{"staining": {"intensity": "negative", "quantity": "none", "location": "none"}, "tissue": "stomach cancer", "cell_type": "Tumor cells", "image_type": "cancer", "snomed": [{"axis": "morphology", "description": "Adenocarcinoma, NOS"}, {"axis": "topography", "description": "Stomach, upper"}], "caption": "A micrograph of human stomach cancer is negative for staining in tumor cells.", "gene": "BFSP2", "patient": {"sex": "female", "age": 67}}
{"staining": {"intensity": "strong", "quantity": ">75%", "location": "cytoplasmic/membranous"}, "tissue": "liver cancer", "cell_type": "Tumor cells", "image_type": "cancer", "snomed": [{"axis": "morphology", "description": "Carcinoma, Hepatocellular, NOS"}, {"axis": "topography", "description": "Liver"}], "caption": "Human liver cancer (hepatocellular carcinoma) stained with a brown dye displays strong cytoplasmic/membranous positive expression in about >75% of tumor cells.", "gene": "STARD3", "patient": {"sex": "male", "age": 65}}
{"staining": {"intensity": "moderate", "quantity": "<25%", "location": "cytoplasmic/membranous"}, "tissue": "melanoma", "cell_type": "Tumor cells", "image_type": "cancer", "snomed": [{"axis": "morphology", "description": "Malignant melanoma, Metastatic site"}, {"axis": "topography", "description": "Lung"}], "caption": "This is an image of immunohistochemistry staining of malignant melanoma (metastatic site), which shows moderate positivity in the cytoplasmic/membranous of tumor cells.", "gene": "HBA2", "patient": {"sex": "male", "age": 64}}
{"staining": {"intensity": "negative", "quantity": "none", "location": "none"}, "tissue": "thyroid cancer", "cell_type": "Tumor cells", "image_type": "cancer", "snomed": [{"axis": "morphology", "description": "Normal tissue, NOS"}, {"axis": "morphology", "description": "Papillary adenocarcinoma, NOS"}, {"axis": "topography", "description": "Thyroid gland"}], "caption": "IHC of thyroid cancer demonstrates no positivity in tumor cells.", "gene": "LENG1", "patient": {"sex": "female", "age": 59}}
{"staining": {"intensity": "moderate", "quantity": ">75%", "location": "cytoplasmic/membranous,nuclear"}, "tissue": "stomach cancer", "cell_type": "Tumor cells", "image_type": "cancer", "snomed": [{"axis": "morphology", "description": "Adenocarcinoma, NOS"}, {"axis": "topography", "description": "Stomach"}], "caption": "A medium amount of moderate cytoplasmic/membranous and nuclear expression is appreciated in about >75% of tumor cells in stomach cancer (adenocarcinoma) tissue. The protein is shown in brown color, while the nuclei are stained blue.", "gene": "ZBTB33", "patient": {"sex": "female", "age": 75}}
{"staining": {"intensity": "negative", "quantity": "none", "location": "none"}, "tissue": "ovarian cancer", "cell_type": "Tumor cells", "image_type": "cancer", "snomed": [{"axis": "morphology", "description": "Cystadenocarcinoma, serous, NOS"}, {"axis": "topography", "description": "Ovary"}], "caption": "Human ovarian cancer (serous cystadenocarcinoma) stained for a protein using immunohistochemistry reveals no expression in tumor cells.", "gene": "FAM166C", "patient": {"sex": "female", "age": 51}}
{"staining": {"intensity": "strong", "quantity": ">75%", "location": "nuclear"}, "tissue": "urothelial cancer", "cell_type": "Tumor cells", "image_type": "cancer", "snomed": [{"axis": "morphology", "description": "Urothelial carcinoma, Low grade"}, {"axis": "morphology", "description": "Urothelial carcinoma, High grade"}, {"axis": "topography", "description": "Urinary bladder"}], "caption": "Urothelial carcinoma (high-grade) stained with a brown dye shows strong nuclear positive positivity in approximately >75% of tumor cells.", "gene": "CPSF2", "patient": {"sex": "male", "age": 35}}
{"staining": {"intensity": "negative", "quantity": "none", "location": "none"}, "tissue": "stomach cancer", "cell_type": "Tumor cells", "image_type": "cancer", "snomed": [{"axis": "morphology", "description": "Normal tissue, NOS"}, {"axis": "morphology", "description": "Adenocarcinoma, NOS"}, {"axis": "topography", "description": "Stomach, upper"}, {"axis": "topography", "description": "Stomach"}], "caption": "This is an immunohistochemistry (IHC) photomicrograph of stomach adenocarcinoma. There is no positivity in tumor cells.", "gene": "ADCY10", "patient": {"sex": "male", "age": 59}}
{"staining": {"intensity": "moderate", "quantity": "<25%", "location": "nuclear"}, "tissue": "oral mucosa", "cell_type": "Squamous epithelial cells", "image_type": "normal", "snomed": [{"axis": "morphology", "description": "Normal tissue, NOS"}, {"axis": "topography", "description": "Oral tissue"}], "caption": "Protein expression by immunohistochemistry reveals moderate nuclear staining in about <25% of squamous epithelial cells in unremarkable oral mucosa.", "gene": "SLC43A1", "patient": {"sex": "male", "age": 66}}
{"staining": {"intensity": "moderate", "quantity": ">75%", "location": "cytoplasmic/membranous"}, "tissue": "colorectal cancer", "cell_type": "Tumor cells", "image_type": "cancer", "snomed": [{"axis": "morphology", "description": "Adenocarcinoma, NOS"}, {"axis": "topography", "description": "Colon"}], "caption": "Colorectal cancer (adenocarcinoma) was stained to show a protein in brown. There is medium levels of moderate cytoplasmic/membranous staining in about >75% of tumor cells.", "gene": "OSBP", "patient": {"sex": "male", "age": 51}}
---
Work out how many lines of the material contain the word "reveals" and answer with that number only.

2